» **DATA PROVIDED**:

--------------------------------------------------

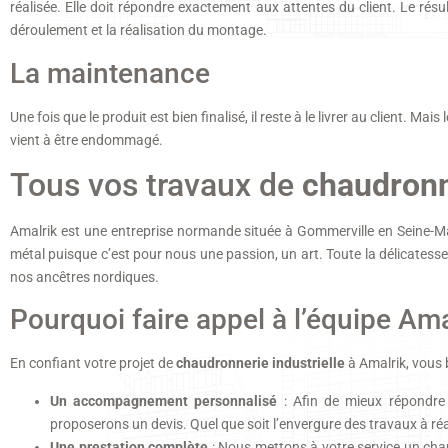
réalisée. Elle doit répondre exactement aux attentes du client. Le résu
déroulement et la réalisation du montage.
La maintenance
Une fois que le produit est bien finalisé, il reste à le livrer au client. Ma
vient à être endommagé.
Tous vos travaux de
chaudronne
Amalrik est une entreprise normande située à Gommerville en Seine-
métal puisque c’est pour nous une passion, un art. Toute la délicatesse
nos ancêtres nordiques.
Pourquoi faire appel à l’équipe Ama
En confiant votre projet de
chaudronnerie industrielle
à Amalrik, vous 
Un accompagnement personnalisé
: Afin de mieux répondre 
proposerons un devis. Quel que soit l’envergure des travaux à réa
Une prestation complète
: Nous mettons à votre service un chaudro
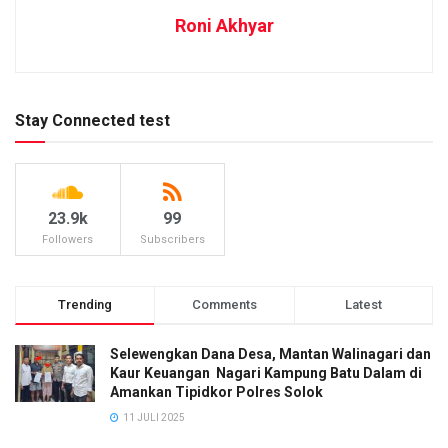
Roni Akhyar
Stay Connected test
23.9k
99
Followers
Subscribers
Trending
Comments
Latest
Selewengkan Dana Desa, Mantan Walinagari dan
Kaur Keuangan Nagari Kampung Batu Dalam di
Amankan Tipidkor Polres Solok
11 JULI 2025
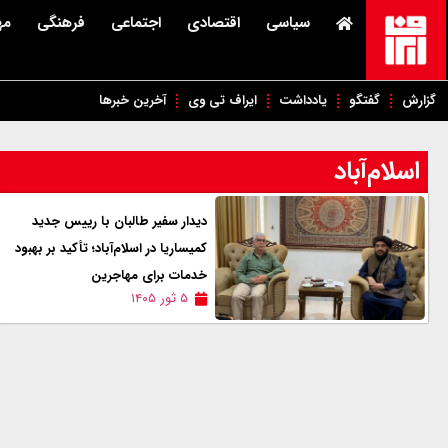
سیاسی
اقتصادی
اجتماعی
فرهنگی
مه
گزارش
گفتگو
یادداشت
ایراف تی وی
آخرین خبرها
اسلام‌آباد
دیدار سفیر طالبان با رییس جدید
کمیساریا در اسلام‌آباد؛ تأکید بر بهبود
خدمات برای مهاجرین
۵ ثور ۱۴۰۵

--------------------------------------------------

» **HOW TO COMPLETE THIS TASK**: Could you copy out every line above word for word, leaving out the pictures?

» **RESPONSE AREA**:
réalisée. Elle doit répondre exactement aux attentes du client. Le résu
déroulement et la réalisation du montage.
La maintenance
Une fois que le produit est bien finalisé, il reste à le livrer au client. Ma
vient à être endommagé.
Tous vos travaux de
chaudronne
Amalrik est une entreprise normande située à Gommerville en Seine-
métal puisque c’est pour nous une passion, un art. Toute la délicatesse
nos ancêtres nordiques.
Pourquoi faire appel à l’équipe Ama
En confiant votre projet de
chaudronnerie industrielle
à Amalrik, vous 
Un accompagnement personnalisé
: Afin de mieux répondre 
proposerons un devis. Quel que soit l’envergure des travaux à réa
Une prestation complète
: Nous mettons à votre service un chaudro
Roni Akhyar
Stay Connected test
23.9k
99
Followers
Subscribers
Trending
Comments
Latest
Selewengkan Dana Desa, Mantan Walinagari dan
Kaur Keuangan Nagari Kampung Batu Dalam di
Amankan Tipidkor Polres Solok
11 JULI 2025
سیاسی
اقتصادی
اجتماعی
فرهنگی
مه
گزارش
گفتگو
یادداشت
ایراف تی وی
آخرین خبرها
اسلام‌آباد
دیدار سفیر طالبان با رییس جدید
کمیساریا در اسلام‌آباد؛ تأکید بر بهبود
خدمات برای مهاجرین
۵ ثور ۱۴۰۵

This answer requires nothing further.